** Your assignment **
Go through each line of the records below and count those with the word "displays"; give only the total.

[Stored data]

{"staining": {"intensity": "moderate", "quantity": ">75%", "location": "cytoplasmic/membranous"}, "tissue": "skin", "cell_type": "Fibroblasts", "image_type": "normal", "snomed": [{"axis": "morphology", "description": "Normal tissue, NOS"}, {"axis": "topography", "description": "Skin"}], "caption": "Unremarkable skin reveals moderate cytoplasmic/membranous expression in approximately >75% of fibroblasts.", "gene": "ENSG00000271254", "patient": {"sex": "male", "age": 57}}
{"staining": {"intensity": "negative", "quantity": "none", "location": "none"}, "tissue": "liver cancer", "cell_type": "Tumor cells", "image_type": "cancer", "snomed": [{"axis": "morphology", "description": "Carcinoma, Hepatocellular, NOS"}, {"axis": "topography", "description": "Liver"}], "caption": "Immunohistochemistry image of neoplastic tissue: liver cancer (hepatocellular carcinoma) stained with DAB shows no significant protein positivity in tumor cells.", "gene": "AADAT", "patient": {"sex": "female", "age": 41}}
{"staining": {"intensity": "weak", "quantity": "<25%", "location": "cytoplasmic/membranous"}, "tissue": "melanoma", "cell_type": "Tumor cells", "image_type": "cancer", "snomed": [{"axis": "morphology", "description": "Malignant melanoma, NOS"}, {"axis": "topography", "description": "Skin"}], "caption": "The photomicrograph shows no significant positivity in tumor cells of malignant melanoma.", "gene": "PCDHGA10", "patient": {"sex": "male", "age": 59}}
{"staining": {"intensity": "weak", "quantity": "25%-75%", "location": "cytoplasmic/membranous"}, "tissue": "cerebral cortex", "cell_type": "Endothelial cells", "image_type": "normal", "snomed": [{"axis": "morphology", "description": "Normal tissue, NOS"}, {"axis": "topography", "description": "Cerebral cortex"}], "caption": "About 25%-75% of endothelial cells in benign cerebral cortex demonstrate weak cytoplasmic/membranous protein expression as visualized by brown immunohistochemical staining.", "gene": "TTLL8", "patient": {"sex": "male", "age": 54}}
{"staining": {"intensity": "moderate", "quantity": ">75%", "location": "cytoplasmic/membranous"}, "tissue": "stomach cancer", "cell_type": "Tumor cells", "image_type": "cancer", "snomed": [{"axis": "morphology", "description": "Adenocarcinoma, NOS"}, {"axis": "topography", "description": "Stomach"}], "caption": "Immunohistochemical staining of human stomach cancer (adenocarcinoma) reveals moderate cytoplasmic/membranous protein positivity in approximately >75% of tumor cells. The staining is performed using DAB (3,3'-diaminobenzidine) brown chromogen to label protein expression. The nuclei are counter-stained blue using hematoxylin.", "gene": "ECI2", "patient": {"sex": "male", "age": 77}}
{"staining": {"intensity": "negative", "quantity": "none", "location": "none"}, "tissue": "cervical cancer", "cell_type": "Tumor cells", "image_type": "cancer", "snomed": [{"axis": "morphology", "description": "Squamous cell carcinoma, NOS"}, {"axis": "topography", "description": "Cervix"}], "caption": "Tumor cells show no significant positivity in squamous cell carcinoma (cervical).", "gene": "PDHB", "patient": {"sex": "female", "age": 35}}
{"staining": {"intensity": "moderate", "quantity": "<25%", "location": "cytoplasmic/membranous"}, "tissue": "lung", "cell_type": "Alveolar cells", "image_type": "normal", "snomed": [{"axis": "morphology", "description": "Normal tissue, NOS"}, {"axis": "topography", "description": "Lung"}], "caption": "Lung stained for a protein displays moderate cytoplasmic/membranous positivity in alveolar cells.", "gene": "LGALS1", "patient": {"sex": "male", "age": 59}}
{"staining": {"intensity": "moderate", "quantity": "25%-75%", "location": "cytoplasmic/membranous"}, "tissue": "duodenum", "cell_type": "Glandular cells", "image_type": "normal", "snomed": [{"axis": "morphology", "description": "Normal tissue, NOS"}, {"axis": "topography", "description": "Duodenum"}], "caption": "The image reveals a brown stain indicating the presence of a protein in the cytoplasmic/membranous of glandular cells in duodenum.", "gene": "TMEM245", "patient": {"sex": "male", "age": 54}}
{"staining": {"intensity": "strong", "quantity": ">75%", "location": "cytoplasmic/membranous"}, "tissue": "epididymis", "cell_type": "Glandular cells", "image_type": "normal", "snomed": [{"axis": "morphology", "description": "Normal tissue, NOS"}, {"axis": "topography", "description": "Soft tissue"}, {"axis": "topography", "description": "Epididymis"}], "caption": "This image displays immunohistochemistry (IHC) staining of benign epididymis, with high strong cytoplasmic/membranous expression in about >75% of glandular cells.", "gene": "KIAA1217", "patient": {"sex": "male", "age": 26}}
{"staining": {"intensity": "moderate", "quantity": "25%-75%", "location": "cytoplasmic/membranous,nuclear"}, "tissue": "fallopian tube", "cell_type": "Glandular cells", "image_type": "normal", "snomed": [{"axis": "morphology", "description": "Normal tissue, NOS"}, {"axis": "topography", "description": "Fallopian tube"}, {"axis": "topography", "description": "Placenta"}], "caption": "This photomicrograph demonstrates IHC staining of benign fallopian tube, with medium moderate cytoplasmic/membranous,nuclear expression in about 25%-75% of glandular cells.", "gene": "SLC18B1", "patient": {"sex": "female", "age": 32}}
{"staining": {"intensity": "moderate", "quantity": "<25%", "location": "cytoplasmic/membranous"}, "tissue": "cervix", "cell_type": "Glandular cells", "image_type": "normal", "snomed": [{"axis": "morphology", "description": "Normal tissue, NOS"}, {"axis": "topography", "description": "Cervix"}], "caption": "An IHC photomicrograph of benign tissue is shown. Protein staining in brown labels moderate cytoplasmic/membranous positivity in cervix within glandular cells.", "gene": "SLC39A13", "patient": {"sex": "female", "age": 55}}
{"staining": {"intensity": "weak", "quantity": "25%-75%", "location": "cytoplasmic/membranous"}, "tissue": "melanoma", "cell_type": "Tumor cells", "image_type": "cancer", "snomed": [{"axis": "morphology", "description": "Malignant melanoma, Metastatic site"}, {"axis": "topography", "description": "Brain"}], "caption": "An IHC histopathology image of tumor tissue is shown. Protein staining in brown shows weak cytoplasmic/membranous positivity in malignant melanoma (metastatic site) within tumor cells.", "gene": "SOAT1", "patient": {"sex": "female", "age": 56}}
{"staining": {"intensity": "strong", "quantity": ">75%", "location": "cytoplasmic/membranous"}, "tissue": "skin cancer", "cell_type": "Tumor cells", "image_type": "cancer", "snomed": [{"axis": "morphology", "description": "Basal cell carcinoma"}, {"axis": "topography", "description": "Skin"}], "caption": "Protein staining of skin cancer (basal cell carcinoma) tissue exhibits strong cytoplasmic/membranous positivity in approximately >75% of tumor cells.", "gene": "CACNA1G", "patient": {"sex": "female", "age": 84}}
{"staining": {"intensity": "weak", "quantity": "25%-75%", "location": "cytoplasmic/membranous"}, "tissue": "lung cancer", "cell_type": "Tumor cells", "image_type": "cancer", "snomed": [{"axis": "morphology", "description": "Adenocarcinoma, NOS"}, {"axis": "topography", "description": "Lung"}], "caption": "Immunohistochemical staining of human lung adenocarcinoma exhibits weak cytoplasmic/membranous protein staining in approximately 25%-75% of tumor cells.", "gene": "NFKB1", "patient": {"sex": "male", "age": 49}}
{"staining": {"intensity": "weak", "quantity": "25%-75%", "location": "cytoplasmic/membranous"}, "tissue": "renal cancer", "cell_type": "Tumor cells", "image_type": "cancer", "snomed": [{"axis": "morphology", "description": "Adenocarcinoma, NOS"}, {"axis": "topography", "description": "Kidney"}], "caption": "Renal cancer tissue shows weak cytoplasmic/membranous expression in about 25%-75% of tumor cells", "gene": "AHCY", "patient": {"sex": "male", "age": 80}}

** Solution **
2